# [To do]
Give back every entry exactly; drop the pictures.

# [Provided material]
• • • • • • •
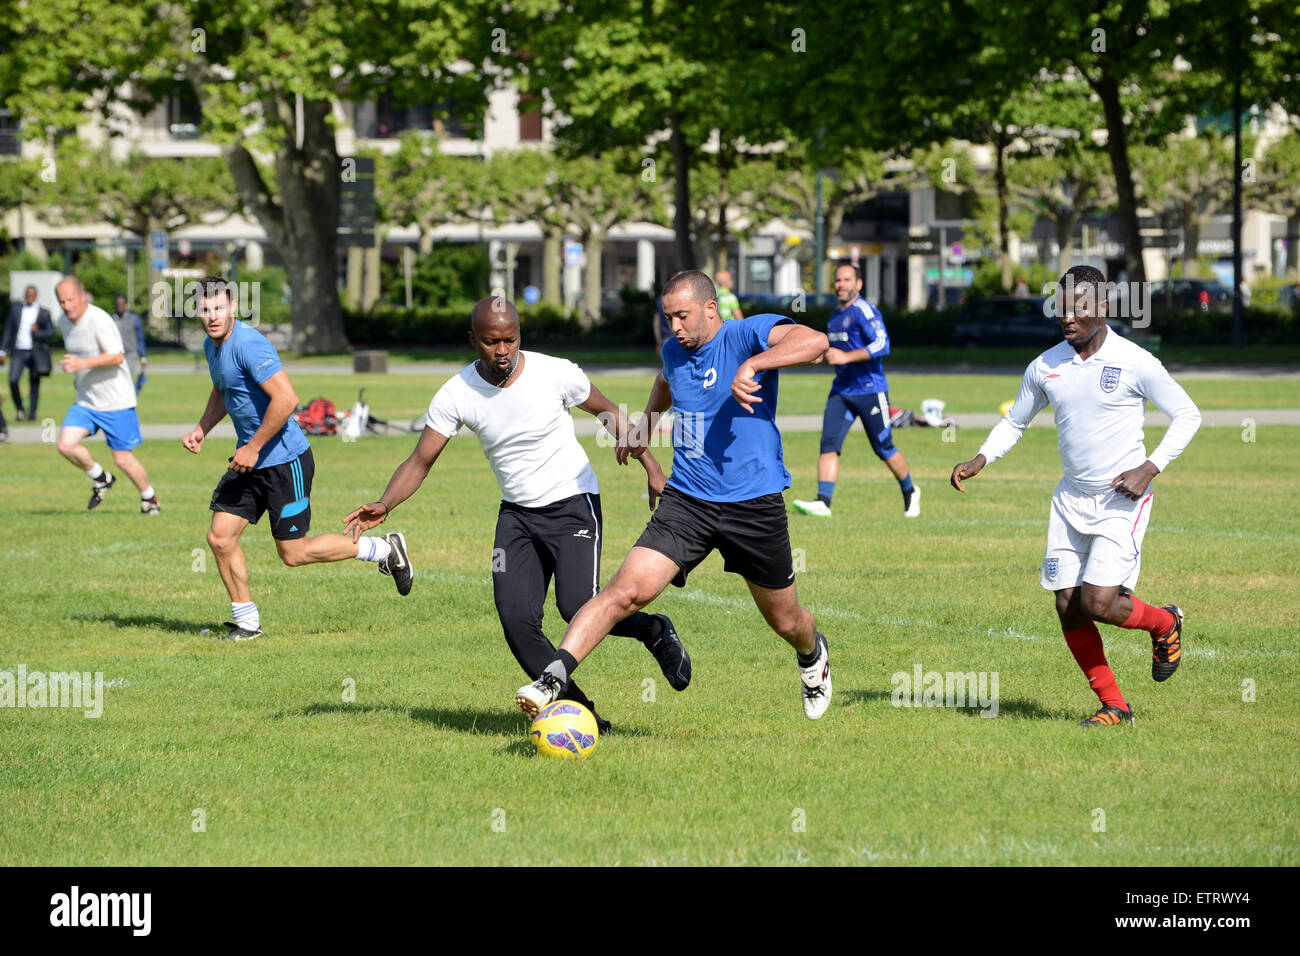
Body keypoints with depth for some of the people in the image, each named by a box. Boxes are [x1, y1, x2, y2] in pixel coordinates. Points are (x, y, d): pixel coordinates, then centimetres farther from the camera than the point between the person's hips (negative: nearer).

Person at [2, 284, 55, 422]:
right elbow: (8, 329, 12)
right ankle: (20, 409, 6)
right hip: (19, 352, 1)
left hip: (35, 353, -1)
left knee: (34, 385, 3)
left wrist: (38, 332, -17)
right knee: (13, 380, -14)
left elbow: (51, 333, 2)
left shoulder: (43, 312, 3)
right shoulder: (16, 308, 9)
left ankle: (32, 413, 15)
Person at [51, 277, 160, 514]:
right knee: (66, 445, -12)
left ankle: (149, 498, 24)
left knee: (123, 459, -1)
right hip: (85, 401, 7)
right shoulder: (64, 322, 4)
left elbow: (116, 357, -28)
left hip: (116, 401, -7)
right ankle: (101, 479, 14)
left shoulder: (98, 319, -20)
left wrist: (82, 364, -36)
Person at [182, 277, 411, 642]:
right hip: (250, 461, 9)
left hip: (284, 460, -9)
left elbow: (286, 398, -28)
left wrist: (253, 448, -21)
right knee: (220, 538, 1)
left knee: (293, 554, -3)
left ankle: (385, 549, 13)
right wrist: (202, 429, 12)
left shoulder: (248, 344, -22)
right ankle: (246, 622, 15)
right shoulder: (212, 345, 8)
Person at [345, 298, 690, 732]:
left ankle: (654, 631, 8)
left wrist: (650, 465, -3)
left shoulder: (557, 374, -15)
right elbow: (419, 462, -5)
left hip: (574, 504, -3)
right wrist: (384, 505, -22)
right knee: (516, 618, -13)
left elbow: (608, 412, 2)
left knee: (576, 605, -22)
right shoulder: (456, 395, -10)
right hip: (517, 513, 3)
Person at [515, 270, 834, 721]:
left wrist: (753, 364, -41)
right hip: (686, 500, 3)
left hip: (754, 505, -3)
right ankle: (553, 677, -25)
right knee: (628, 590, -19)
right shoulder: (674, 351, 8)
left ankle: (812, 654, 50)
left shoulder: (748, 334, -11)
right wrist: (645, 425, 28)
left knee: (786, 621, 14)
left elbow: (814, 341, -32)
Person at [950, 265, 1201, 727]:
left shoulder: (1134, 362, -11)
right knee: (1069, 610, -1)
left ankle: (1164, 623, 17)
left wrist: (1149, 468, -14)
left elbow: (1187, 415, -3)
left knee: (1099, 603, -16)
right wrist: (981, 459, -1)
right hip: (1071, 498, 5)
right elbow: (1015, 421, 17)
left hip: (1123, 500, -5)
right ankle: (1113, 706, 13)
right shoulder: (1045, 367, 2)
• • • • • • •
# [Response for this exercise]
Body keypoints with depth for some of the people in the image, each named by a box. Boxes are [x1, y1, x2, y2] in pixel coordinates. Points are (x, y, d): pixel coordinates, then centimetres farther from the camera than the point between the person's hips (negative: nearer).

Person at [2, 284, 55, 422]:
right elbow: (8, 329, 12)
right ankle: (20, 409, 6)
right hip: (19, 352, 1)
left hip: (35, 353, -1)
left knee: (34, 385, 3)
left wrist: (38, 332, -17)
right knee: (13, 380, -14)
left elbow: (51, 333, 2)
left shoulder: (43, 312, 3)
right shoulder: (16, 308, 9)
left ankle: (32, 413, 15)
Person at [51, 277, 160, 514]:
right knee: (66, 445, -12)
left ankle: (149, 498, 24)
left knee: (123, 459, -1)
right hip: (85, 401, 7)
right shoulder: (64, 322, 4)
left elbow: (116, 357, -28)
left hip: (116, 401, -7)
right ankle: (101, 479, 14)
left shoulder: (98, 319, -20)
left wrist: (82, 364, -36)
Person at [182, 277, 411, 642]:
right hip: (250, 461, 9)
left hip: (284, 460, -9)
left elbow: (286, 398, -28)
left wrist: (253, 448, -21)
right knee: (220, 538, 1)
left knee: (293, 554, -3)
left ankle: (385, 549, 13)
right wrist: (202, 429, 12)
left shoulder: (248, 344, -22)
right ankle: (246, 622, 15)
right shoulder: (212, 345, 8)
Person at [345, 298, 690, 732]:
left ankle: (654, 631, 8)
left wrist: (650, 465, -3)
left shoulder: (557, 374, -15)
right elbow: (419, 462, -5)
left hip: (574, 504, -3)
right wrist: (384, 505, -22)
right knee: (516, 618, -13)
left elbow: (608, 412, 2)
left knee: (576, 605, -22)
right shoulder: (456, 395, -10)
right hip: (517, 513, 3)
Person at [515, 270, 834, 721]:
left wrist: (753, 364, -41)
right hip: (686, 500, 3)
left hip: (754, 505, -3)
right ankle: (553, 677, -25)
right knee: (628, 590, -19)
right shoulder: (674, 351, 8)
left ankle: (812, 654, 50)
left shoulder: (748, 334, -11)
right wrist: (645, 425, 28)
left knee: (786, 621, 14)
left elbow: (814, 341, -32)
Person at [950, 265, 1201, 727]:
left shoulder: (1134, 362, -11)
right knee: (1069, 610, -1)
left ankle: (1164, 623, 17)
left wrist: (1149, 468, -14)
left elbow: (1187, 415, -3)
left knee: (1099, 603, -16)
right wrist: (981, 459, -1)
right hip: (1071, 498, 5)
right elbow: (1015, 421, 17)
left hip: (1123, 500, -5)
right ankle: (1113, 706, 13)
right shoulder: (1045, 367, 2)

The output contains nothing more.